I've been delaying writing anything down with this pregnancy. The last pregnancy, I tried to write something down every single day. But, unfortunately, that pregnancy ended with a blighted ovum.
A blighted ovum is when you have a fertilized egg that doesn't grow a baby. There was a sac and placenta...everything to support the growth of a baby, but no baby. I guess knowing that nothing nothing ever actually died made getting through it a bit easier for me. Although, having the gift of a pregnancy taken away from me like that was still hard. I don't know if I will ever be able to get over that. I guess that I can only move forward.

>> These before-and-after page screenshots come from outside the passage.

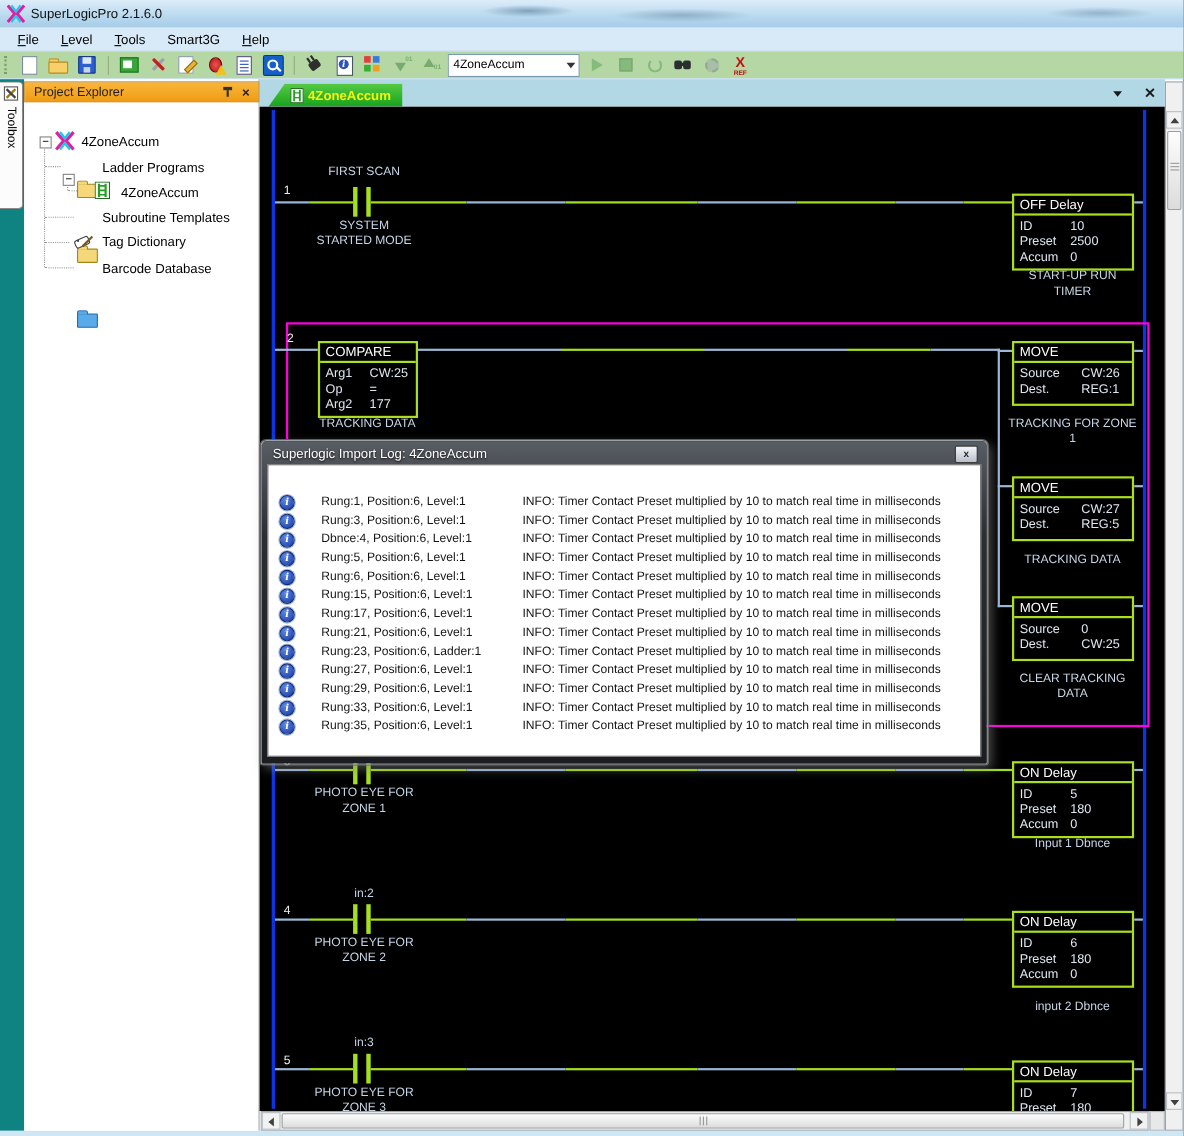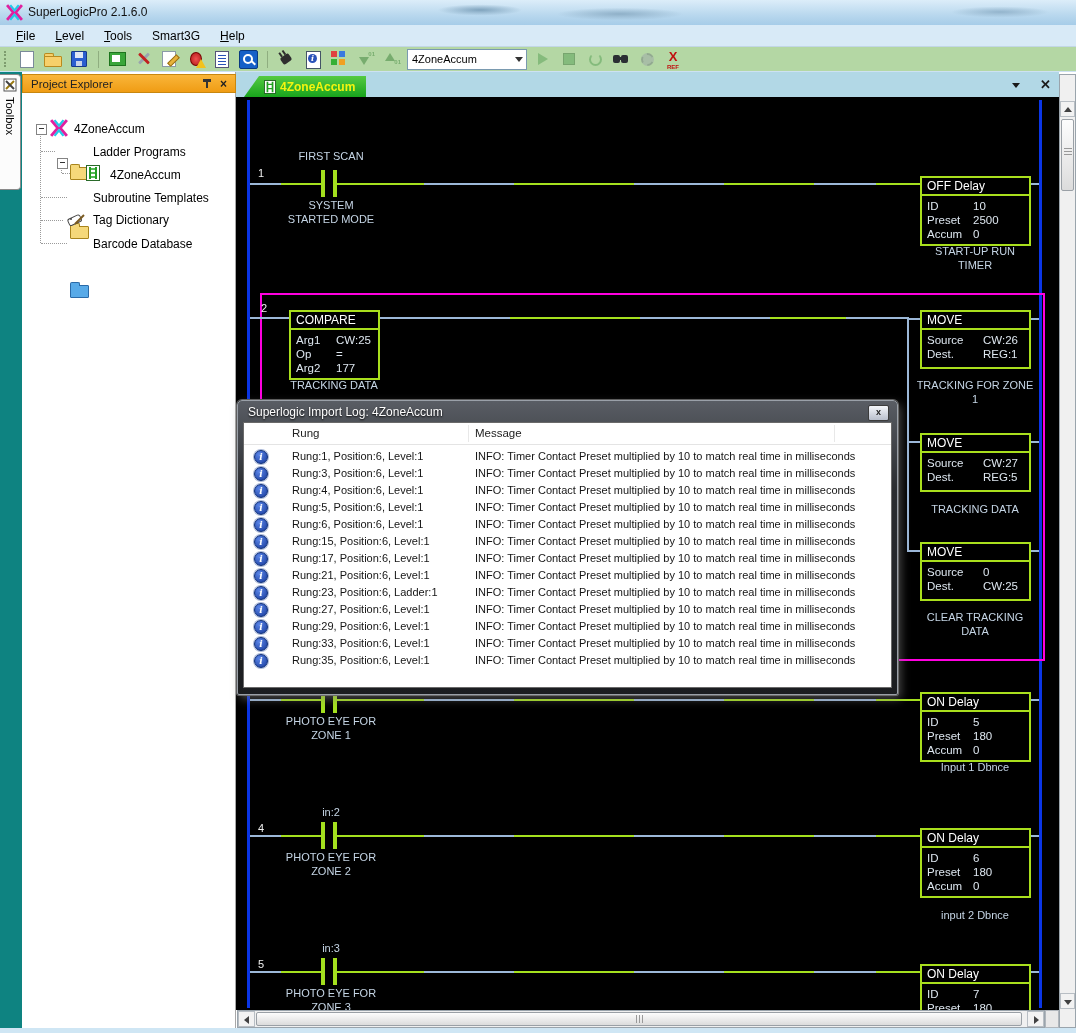--- a/index.html
+++ b/index.html
@@ -598,12 +598,6 @@
   <div class="dlg-title">Superlogic Import Log: 4ZoneAccum</div>
   <div class="dlg-close">x</div>
   <div class="dlg-body">
-    <div class="dlg-head">
-      <div class="dlg-col" style="left:48px">Rung</div>
-      <div class="dlg-col" style="left:231px">Message</div>
-      <div class="col-div" style="left:224px"></div>
-      <div class="col-div" style="left:590px"></div>
-    </div>
     <div class="lrow" style="top:25px">
         <div class="ic">i</div>
         <div class="rg">Rung:1, Position:6, Level:1</div>

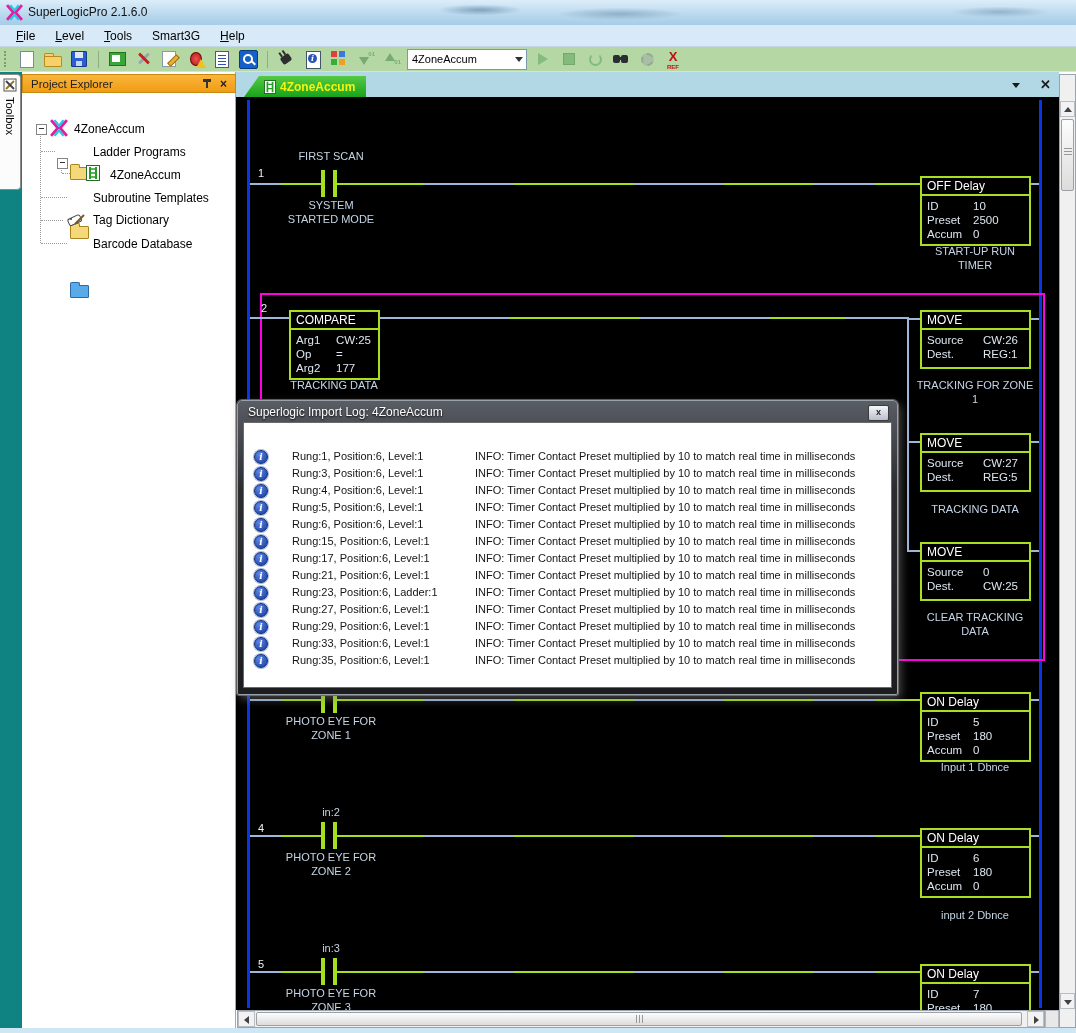--- a/index.html
+++ b/index.html
@@ -610,7 +610,7 @@
       </div>
     <div class="lrow" style="top:59px">
         <div class="ic">i</div>
-        <div class="rg">Rung:4, Position:6, Level:1</div>
+        <div class="rg">Dbnce:4, Position:6, Level:1</div>
         <div class="ms">INFO: Timer Contact Preset multiplied by 10 to match real time in milliseconds</div>
       </div>
     <div class="lrow" style="top:76px">

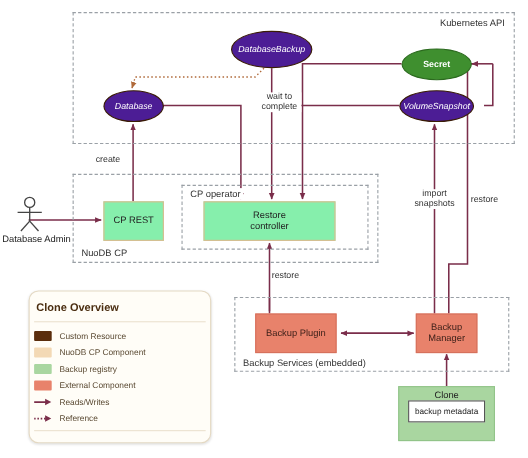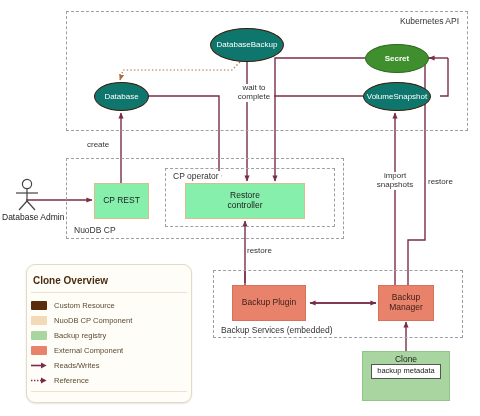--- a/index.html
+++ b/index.html
@@ -16,7 +16,7 @@
         justify-content:center;text-align:center;line-height:1.15;}
 
   .ell{border-radius:50%;color:#fff;font-size:8px;border:1px solid #3a1c05;}
-  .ell.cr{background:#0f766e;}
+  .ell.cr{background:#4c1d95;font-style:italic;}
   .ell.reg{background:#3f8f2f;border-color:#2c6a1f;}
 
   .box{font-size:8.5px;color:#222;border:1px solid rgba(0,0,0,.15);}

I'm the youngest of three daughters. My oldest sister had her first baby, my oldest nephew, right out of high school. He was such a blessing to me and we were inseparable. She had her next baby, my youngest nephew, about 6 months after she married the father of her first baby. She planned for that one however. She just got pregnant alot sooner than she thought she would. My other sister had her only child, my niece, when she was 21. She wasn't planned for and was quite a pleasant surprise to my family. My niece is my princess and such a great joy to my family. I can't imagine how our lives would be without her.
I'm going to be 35 in October and am currently pregnant with my first baby. After seeing how easy my sisters made it look to have babies, I never thought that I'd have such a hard time. I learned something though. It surely isn't as easy as I thought it was. lol.
I married my husband in September of 2006 and we decided to start trying to conceive in March of 2007. It wasn't until early October of 2007 that I actually found out that I was pregnant. October 5th, to be exact. Oh, that pregnancy was going to be perfect. It would give me a due date of June 10th and I would be off work for the summer months. I just couldn't wait.
Come the middle of November, my pregnancy had come to an end and my world had turned upside down. I couldn't understand why/how it happened. Why did it happen to me? I did everything the "right" way. I got married first. I planned for it. I took vitamins. I did everything right...didn't I?